How to complete this task -
Copy the first line of the entries below and every line after it through the line containing "ring dip: (244, 178)". Do not include pictures.
START Source data
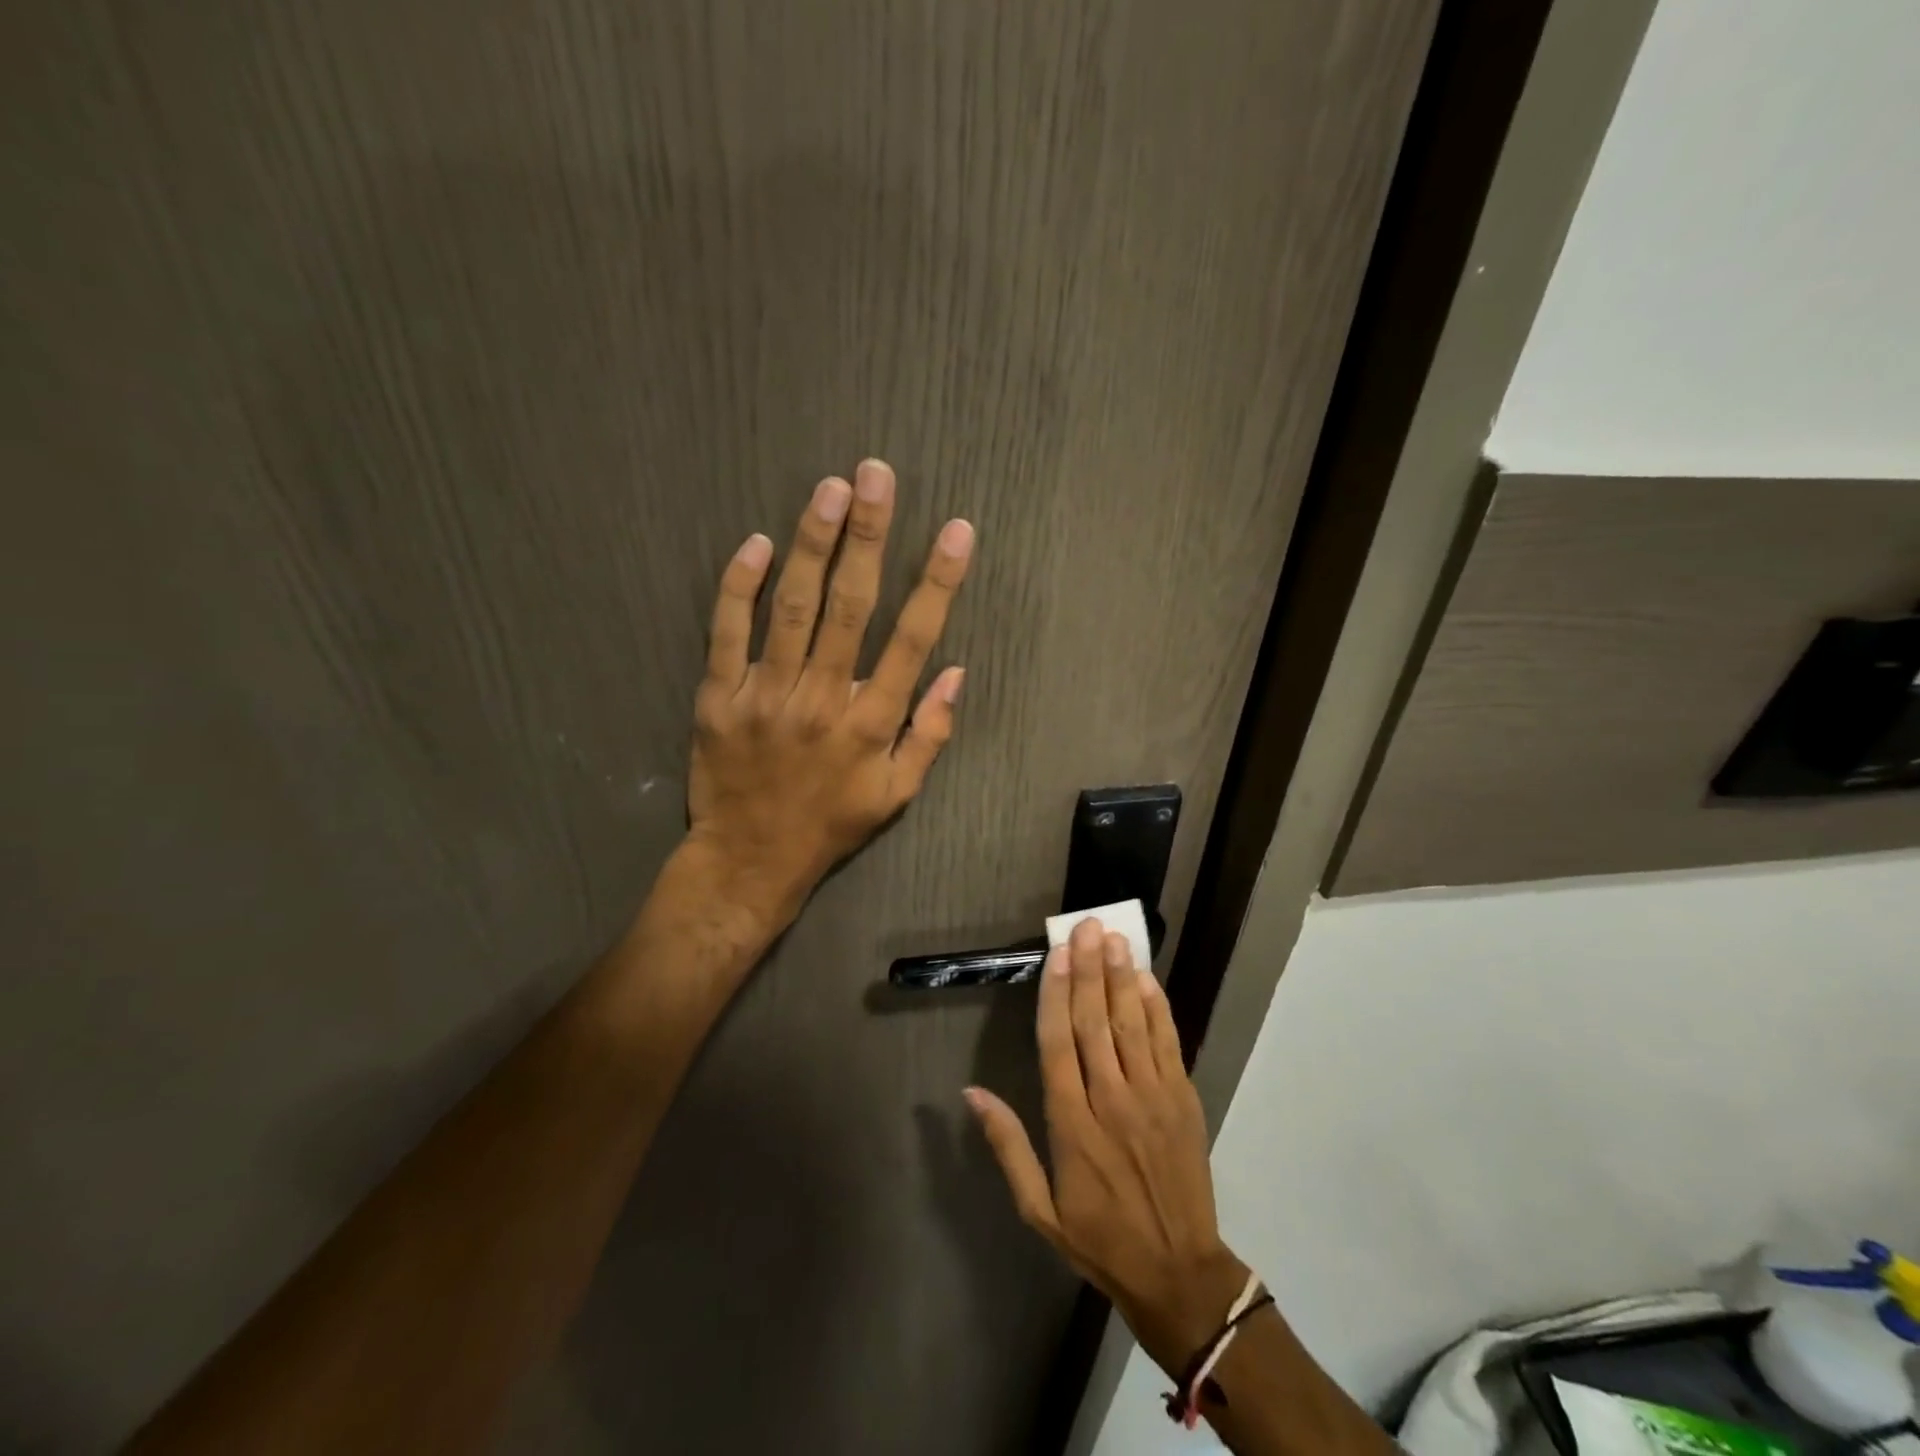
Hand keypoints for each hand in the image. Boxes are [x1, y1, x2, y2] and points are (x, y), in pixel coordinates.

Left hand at [689, 458, 973, 929]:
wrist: (749, 860)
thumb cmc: (830, 825)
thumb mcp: (897, 796)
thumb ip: (930, 735)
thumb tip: (956, 673)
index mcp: (871, 724)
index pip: (912, 640)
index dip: (937, 582)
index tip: (956, 531)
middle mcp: (823, 699)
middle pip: (851, 606)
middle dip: (869, 536)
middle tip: (877, 475)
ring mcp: (766, 695)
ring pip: (792, 608)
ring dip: (812, 544)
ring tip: (830, 489)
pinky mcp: (719, 697)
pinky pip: (727, 633)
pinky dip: (739, 586)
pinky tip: (756, 544)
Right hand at [966, 919, 1249, 1375]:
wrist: (1179, 1273)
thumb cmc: (1099, 1238)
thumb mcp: (1038, 1208)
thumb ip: (1008, 1145)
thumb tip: (971, 1092)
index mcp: (1072, 1125)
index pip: (1058, 1045)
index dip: (1056, 995)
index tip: (1056, 954)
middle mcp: (1111, 1100)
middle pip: (1096, 1023)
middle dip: (1089, 970)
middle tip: (1086, 927)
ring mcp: (1152, 1097)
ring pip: (1132, 1024)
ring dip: (1121, 977)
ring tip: (1114, 938)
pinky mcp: (1183, 1099)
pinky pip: (1168, 1043)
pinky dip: (1157, 1008)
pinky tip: (1146, 978)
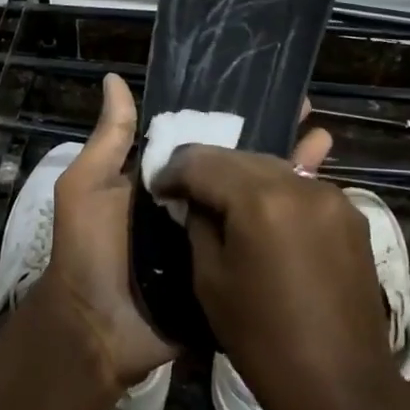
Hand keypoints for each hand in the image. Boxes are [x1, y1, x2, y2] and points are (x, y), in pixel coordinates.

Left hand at [29, 75, 334, 398]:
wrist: (98, 331)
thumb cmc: (87, 252)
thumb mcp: (86, 188)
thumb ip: (108, 140)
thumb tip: (114, 78)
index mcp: (163, 182)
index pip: (203, 142)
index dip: (231, 118)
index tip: (265, 91)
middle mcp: (192, 206)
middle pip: (236, 170)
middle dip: (270, 142)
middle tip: (309, 114)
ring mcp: (214, 241)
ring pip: (254, 204)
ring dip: (286, 176)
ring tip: (324, 143)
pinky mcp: (229, 272)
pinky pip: (258, 246)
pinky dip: (286, 228)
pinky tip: (322, 200)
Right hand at [151, 147, 393, 409]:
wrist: (340, 384)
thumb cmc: (262, 338)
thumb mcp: (210, 279)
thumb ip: (200, 225)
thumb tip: (197, 201)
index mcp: (260, 199)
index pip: (203, 162)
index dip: (175, 171)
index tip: (158, 187)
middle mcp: (301, 185)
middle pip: (242, 157)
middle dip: (209, 168)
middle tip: (185, 190)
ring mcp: (333, 197)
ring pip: (275, 168)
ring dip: (244, 178)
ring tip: (222, 201)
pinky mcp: (352, 216)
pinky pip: (302, 189)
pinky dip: (276, 193)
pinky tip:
END Source data
Solution for this exercise -
Hand keypoints for each hand in the image. Boxes are [x1, y1, x2, y2] and points are (x, y), in pixel coordinates.

Left hand at [689, 458, 973, 929]:
wrist: (749, 860)
thumb cmc: (830, 825)
thumb mcp: (897, 796)
thumb ip: (930, 735)
thumb tip: (956, 673)
index mcp: (871, 724)
index pip: (912, 640)
index dip: (937, 582)
index tip: (956, 531)
middle mcp: (823, 699)
middle pip: (851, 606)
middle dip: (869, 536)
middle tip: (877, 475)
ring mcp: (766, 695)
ring pip: (792, 608)
ring dip: (812, 544)
ring tip: (830, 489)
pinky mcp: (719, 697)
pinky pip: (727, 633)
pinky dip: (739, 586)
pinky tip: (756, 544)
Right hand at [966, 919, 1249, 1375]:
wrist: (1179, 1273)
thumb cmc: (1099, 1238)
thumb mcp: (1038, 1208)
thumb ip: (1008, 1145)
thumb tip: (971, 1092)
index mcp: (1072, 1125)
index pip: (1058, 1045)
index dip: (1056, 995)
index tip: (1056, 954)
middle mcp: (1111, 1100)
middle pip: (1096, 1023)
middle dip: (1089, 970)
middle tip: (1086, 927)
ring mcp: (1152, 1097)
ring pip: (1132, 1024)
ring dip: (1121, 977)
ring tip: (1114, 938)
pinky mcp: (1183, 1099)
pinky pip: (1168, 1043)
pinky dip: (1157, 1008)
pinky tip: (1146, 978)
Hand keypoints for each hand in the image. Boxes are [x1, y1, x2, y2] and points are (x, y), in pixel coordinates.

Left hand at [29, 75, 334, 398]:
wrist: (98, 331)
thumb cmc: (87, 252)
thumb mcp: (86, 188)
thumb ip: (108, 140)
thumb tip: (114, 78)
index mcp: (163, 182)
index pip: (203, 142)
index dip: (231, 118)
index tip: (265, 91)
middle mcp: (192, 206)
middle pip: (236, 170)
middle dip: (270, 142)
middle tip: (309, 114)
ring mcp: (214, 241)
ring pip: (254, 204)
ring dip: (286, 176)
ring tip: (324, 143)
pinky mcp: (229, 272)
pinky pip: (258, 246)
pinky dip: (286, 228)
pinky tip: (322, 200)
Right hand at [151, 147, 393, 409]:
wrist: (340, 384)
thumb cmc: (262, 338)
thumb mcp: (210, 279)
thumb ip: (200, 225)
thumb tip: (197, 201)
index mcp: (260, 199)
index pip: (203, 162)
index dip: (175, 171)
index tip: (158, 187)
middle mcp: (301, 185)
middle pip: (242, 157)
middle dip: (209, 168)
middle tip: (185, 190)
ring mcp: (333, 197)
ring pip: (275, 168)
ring dip: (244, 178)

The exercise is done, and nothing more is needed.